By agreeing to sell and buy bulbs that would not be available for several months, traders started to speculate on the future price. As long as everybody expected that price to continue to rise, it was an irresistible investment. The first ingredient for a bubble had been set in place.
The second was the fact that purchases required only a 10 per cent deposit. This encouraged "short selling" - the practice of selling something that you do not yet have, confident that the price for which you eventually sell will be higher than the price at which you have had to buy.
Short selling is fine in a rising market but disastrous in a falling one. Investors can end up with obligations to pay far more than they own. The Dutch government banned the practice in 1621. And again in 1623, 1624, 1630 and 1636. The law was obviously a weak instrument against the chance of untold profit. Worse still, many small investors had sold all their assets in order to speculate.
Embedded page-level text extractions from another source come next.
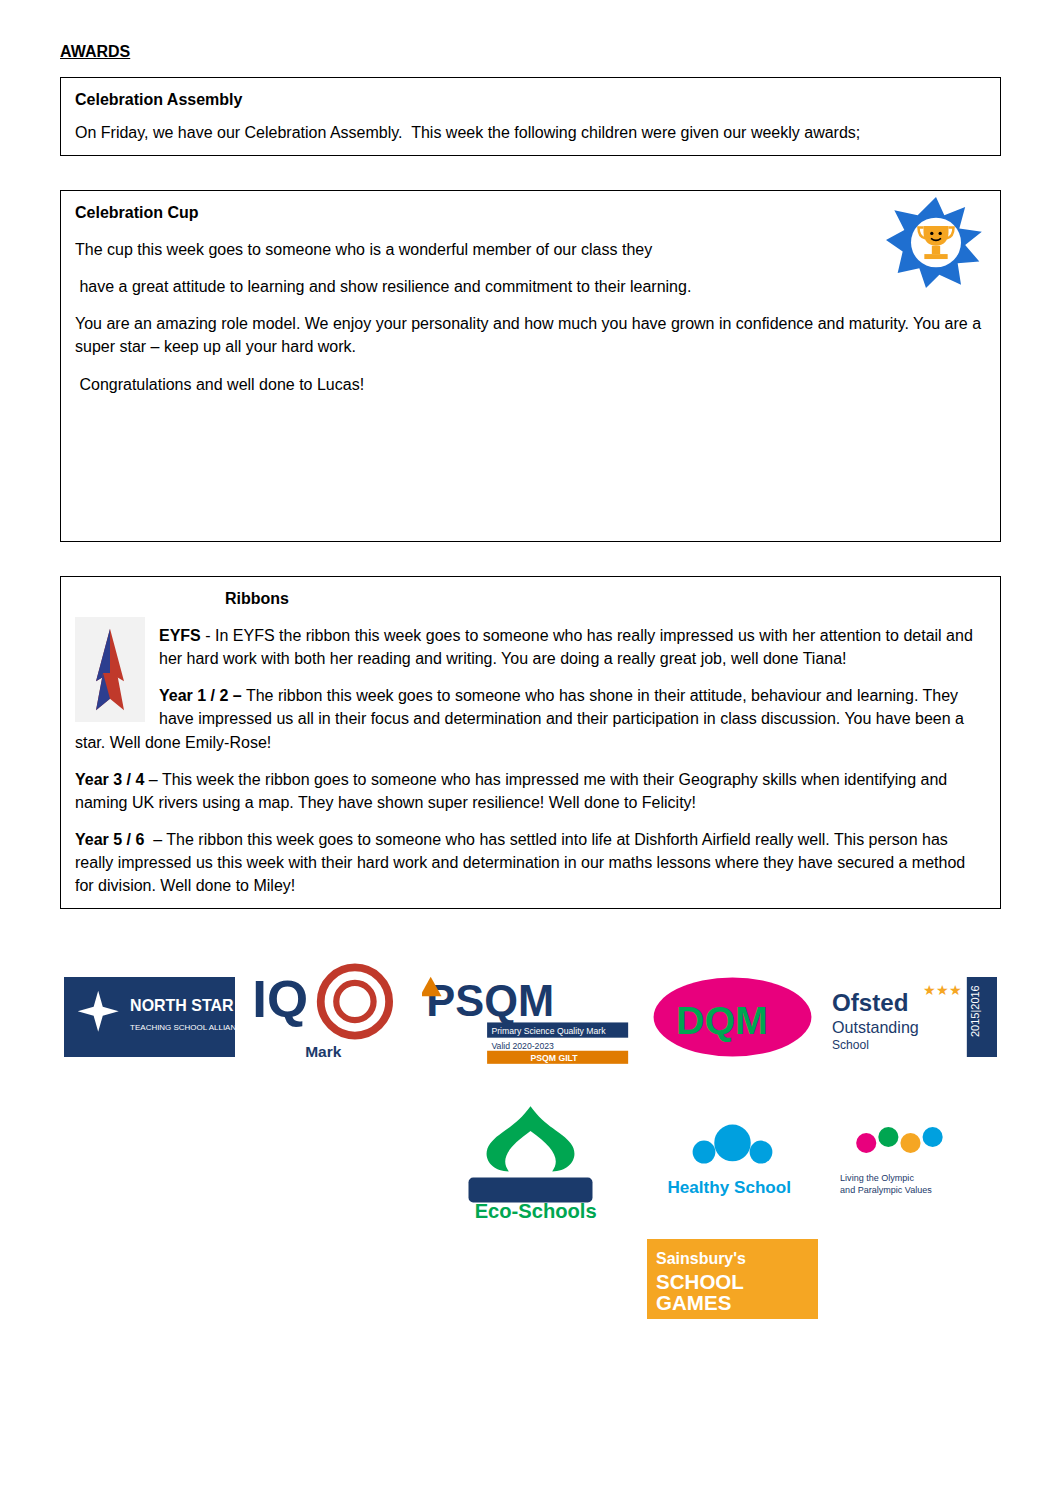AWARDS
Celebration Assembly
On Friday, we have our Celebration Assembly. This week the following children were given our weekly awards;
Celebration Cup
The cup this week goes to someone who is a wonderful member of our class they
have a great attitude to learning and show resilience and commitment to their learning.
You are an amazing role model. We enjoy your personality and how much you have grown in confidence and maturity. You are a super star – keep up all your hard work.
Congratulations and well done to Lucas!
Ribbons
EYFS - In EYFS the ribbon this week goes to someone who has really impressed us with her attention to detail and her hard work with both her reading and writing. You are doing a really great job, well done Tiana!
Year 1 / 2 – The ribbon this week goes to someone who has shone in their attitude, behaviour and learning. They have impressed us all in their focus and determination and their participation in class discussion. You have been a star. Well done Emily-Rose!
Year 3 / 4 – This week the ribbon goes to someone who has impressed me with their Geography skills when identifying and naming UK rivers using a map. They have shown super resilience! Well done to Felicity!
Year 5 / 6 – The ribbon this week goes to someone who has settled into life at Dishforth Airfield really well. This person has really impressed us this week with their hard work and determination in our maths lessons where they have secured a method for division. Well done to Miley!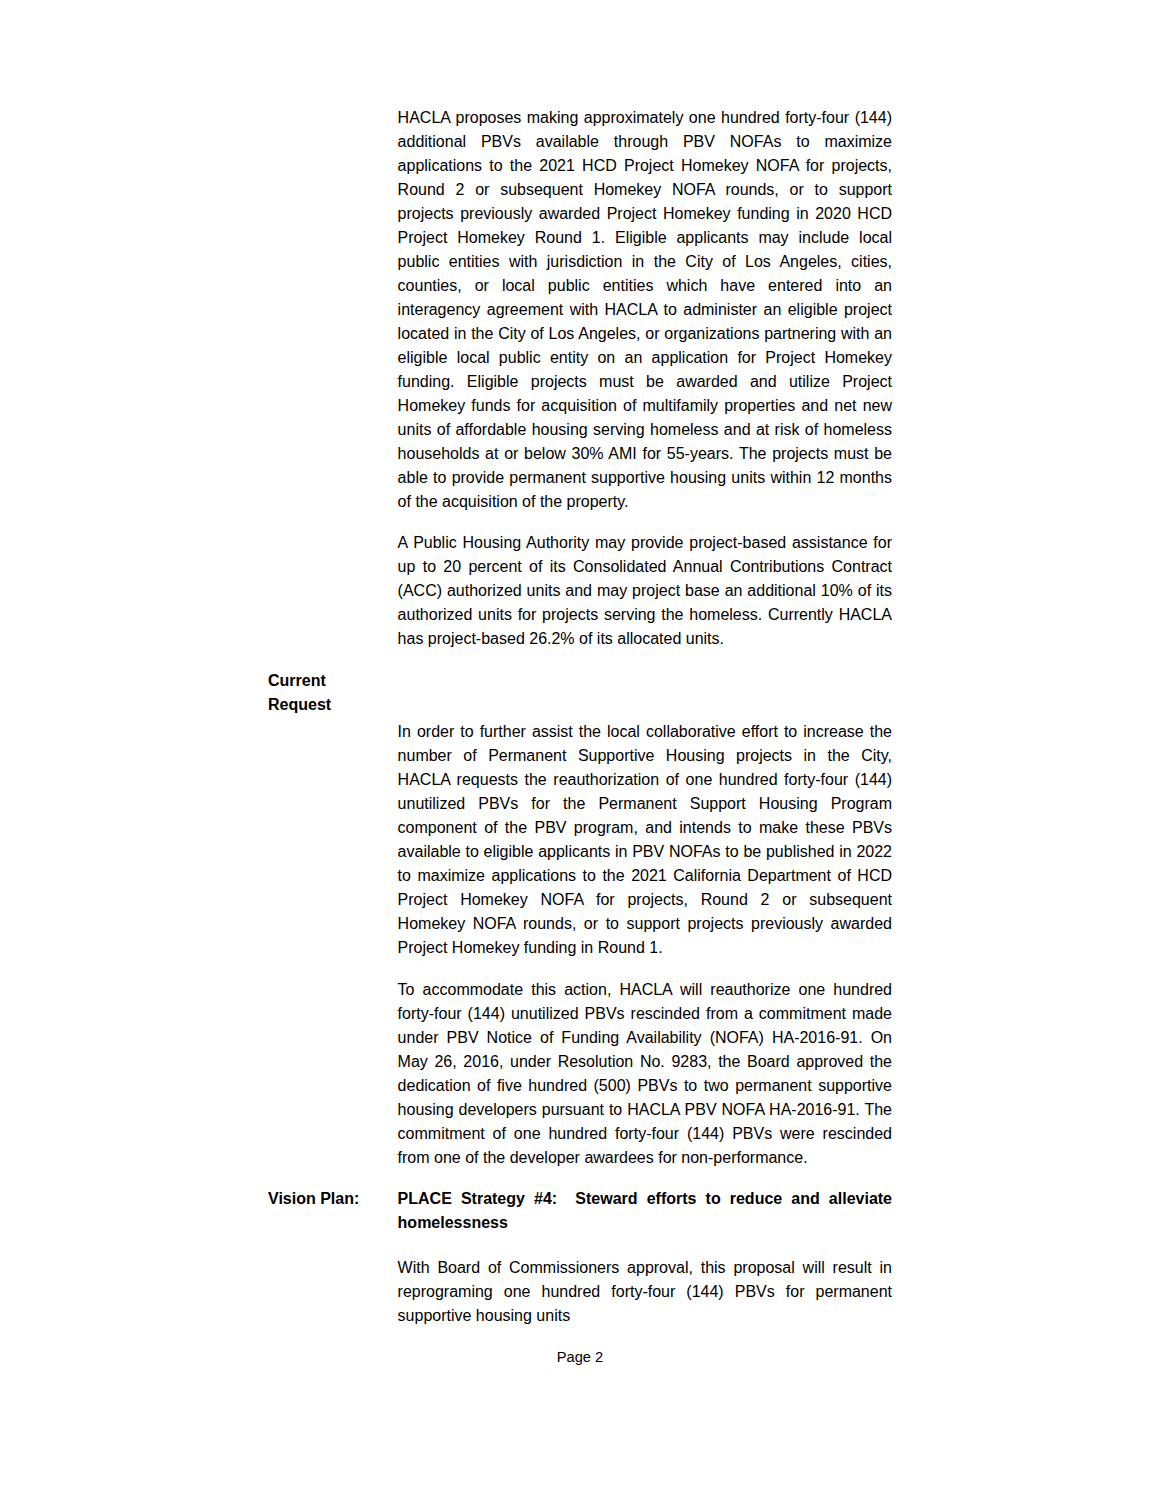HACLA proposes making approximately one hundred forty-four (144) additional PBVs available through PBV NOFAs to maximize applications to the 2021 HCD Project Homekey NOFA for projects, Round 2 or subsequent Homekey NOFA rounds, or to support projects previously awarded Project Homekey funding in 2020 HCD Project Homekey Round 1. Eligible applicants may include local public entities with jurisdiction in the City of Los Angeles, cities, counties, or local public entities which have entered into an interagency agreement with HACLA to administer an eligible project located in the City of Los Angeles, or organizations partnering with an eligible local public entity on an application for Project Homekey funding. Eligible projects must be awarded and utilize Project Homekey funds for acquisition of multifamily properties and net new units of affordable housing serving homeless and at risk of homeless households at or below 30% AMI for 55-years. The projects must be able to provide permanent supportive housing units within 12 months of the acquisition of the property.
A Public Housing Authority may provide project-based assistance for up to 20 percent of its Consolidated Annual Contributions Contract (ACC) authorized units and may project base an additional 10% of its authorized units for projects serving the homeless. Currently HACLA has project-based 26.2% of its allocated units.
Current Request
In order to further assist the local collaborative effort to increase the number of Permanent Supportive Housing projects in the City, HACLA requests the reauthorization of one hundred forty-four (144) unutilized PBVs for the Permanent Support Housing Program component of the PBV program, and intends to make these PBVs available to eligible applicants in PBV NOFAs to be published in 2022 to maximize applications to the 2021 California Department of HCD Project Homekey NOFA for projects, Round 2 or subsequent Homekey NOFA rounds, or to support projects previously awarded Project Homekey funding in Round 1.
To accommodate this action, HACLA will reauthorize one hundred forty-four (144) unutilized PBVs rescinded from a commitment made under PBV Notice of Funding Availability (NOFA) HA-2016-91. On May 26, 2016, under Resolution No. 9283, the Board approved the dedication of five hundred (500) PBVs to two permanent supportive housing developers pursuant to HACLA PBV NOFA HA-2016-91. The commitment of one hundred forty-four (144) PBVs were rescinded from one of the developer awardees for non-performance.
Vision Plan:
PLACE Strategy #4: Steward efforts to reduce and alleviate homelessness
With Board of Commissioners approval, this proposal will result in reprograming one hundred forty-four (144) PBVs for permanent supportive housing units
Page 2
The final element was the scarcity of tulip bulbs, especially the prized varieties with magnificent streaks of colour, caused by an unpredictable virus. The bulbs were introduced from Asia only at the very end of the 16th century - not all that many growing seasons. As the mania grew, there was more and more demand for a supply that increased only slowly.
This is one key difference between tulipomania and a modern financial bubble. There is no shortage of new Internet start-up companies issuing shares. This is not to say that the current boom will not come to a sudden end. Many pundits are predicting just that, in large part because it is fuelled by credit that could dry up at the first sign that prices might fall.
However, there is a more fundamental difference between the tulip boom and the Internet boom - or, for that matter, the railway boom of the mid- 19th century. No matter how much an investor pays for a bulb, what he ends up with is a flower. If he is a good gardener he may be able to turn it into many flowers.
Put money into speculative shares and you may end up owning part of the next IBM or ICI. The modern stock market channels savings to potentially useful investment in the future of the economy. This, while risky for individuals, is essential for economic progress. Even after share prices had fallen by more than two-thirds in the great crash of 1929, some investors ended up with once-speculative radio shares that had turned into RCA.
This makes tulipomania the exception among bubbles, rather than the model for them. The get-rich-quick urge of modern investors has no such passion for pure beauty at its root.